Flat World Knowledge was selected for the initiative as the selection committee considered factors including value, adequacy of course content, customizable content for faculty, as well as content materials to support students with disabilities.

Charles Ginn, a UC associate professor of psychology, says as many as 5,000 students will get the price break next year, since the course also satisfies academic college requirements for non-psychology majors. Ginn says the e-text adoption plan has the potential to be adopted across the state as part of the Ohio Digital Bookshelf Project, an initiative under the University System of Ohio (USO) Strategic Plan for Higher Education to develop a high-quality, affordable, flexible system of higher education with a wide range of educational options.

“Under this pilot project, we can now be certain that course content materials are available to the students, because price is no longer a factor,” Ginn says. “Due to rapidly increasing costs, more and more students are deciding not to purchase assigned textbooks. At some community colleges and other institutions of higher education, some students even postpone the pursuit of their degrees because the cost of textbooks equals or exceeds the cost of tuition.” 

The university and the publisher have agreed to a four-year commitment to maintain the price of the initiative.

The e-text version of the book, Introduction to Psychology by Charles Stangor, will also be made available on the website of the Ohio Digital Bookshelf Project. Through that availability, other state institutions that are members of the USO can choose the book for the course.

The selection committee was led by Ginn, who recruited students, faculty, IT and disability services staff to help make the adoption decision. Stephen Acker, research director for the OhioLINK/Ohio Board of Regents Digital Bookshelf Project, served as advisor to the committee.

“Charley Ginn’s research, advocacy and ‘walk-the-walk’ teaching experiences with digital textbooks have made major contributions to textbook affordability for students across the state,” says Acker. “This 360-degree focus on the student in the adoption decision is an innovative model that can be adapted to serve other departments and campuses,” says Acker.

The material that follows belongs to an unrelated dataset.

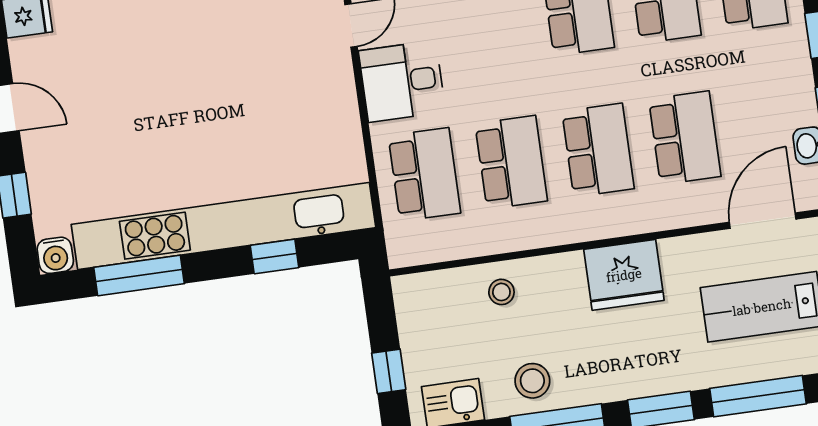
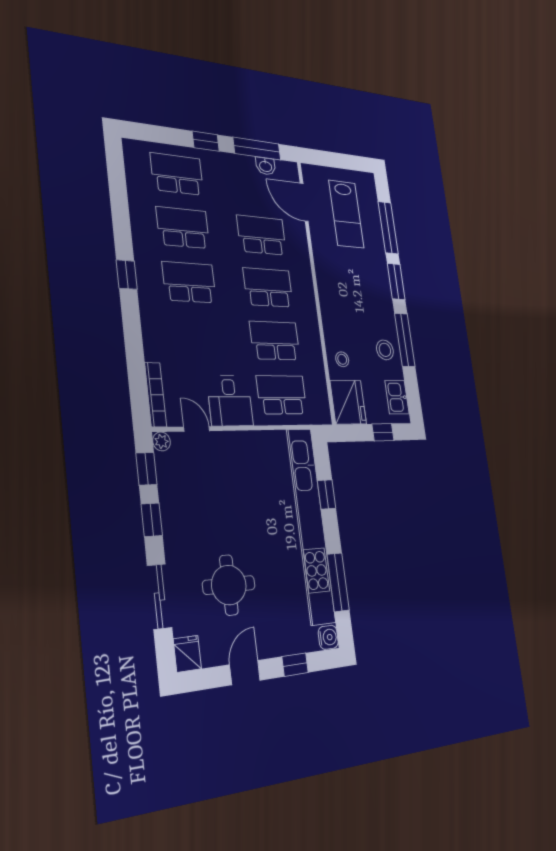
round table: (125, 82) -> (229, 585), added
fridge: (624, 275) -> (348, 402), moved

“UC’s textbook selection process put student needs front and center, and created a level playing field for innovative models that addressed those needs,” said Eric Frank, president of Flat World Knowledge. “Their decision to select Flat World sends a clear message that new approaches can solve a critical problem in the classroom – ensuring that high quality textbooks are accessible to everyone and available any way a student prefers to learn.”

“Flat World should be commended for thinking proactively for developing textbooks for students who require materials in a format which will satisfy their individual needs – materials which they can access directly from the publisher’s website,” says Michael Southern, director of UC Disability Services and member of the e-text search committee. “The standard print version of a textbook may not be useful for a student with a visual disability. But having the same text in e-book form allows the student to navigate via an iPad, laptop or other electronic device independently. Flat World has set the standard for others to aspire,” Southern says.

Founded in 2007, Flat World Knowledge is the largest publisher of expert-authored and peer-reviewed open college textbooks for students worldwide. The company reports that students at more than 2,000 colleges and universities are using Flat World textbooks during the 2011/2012 academic year.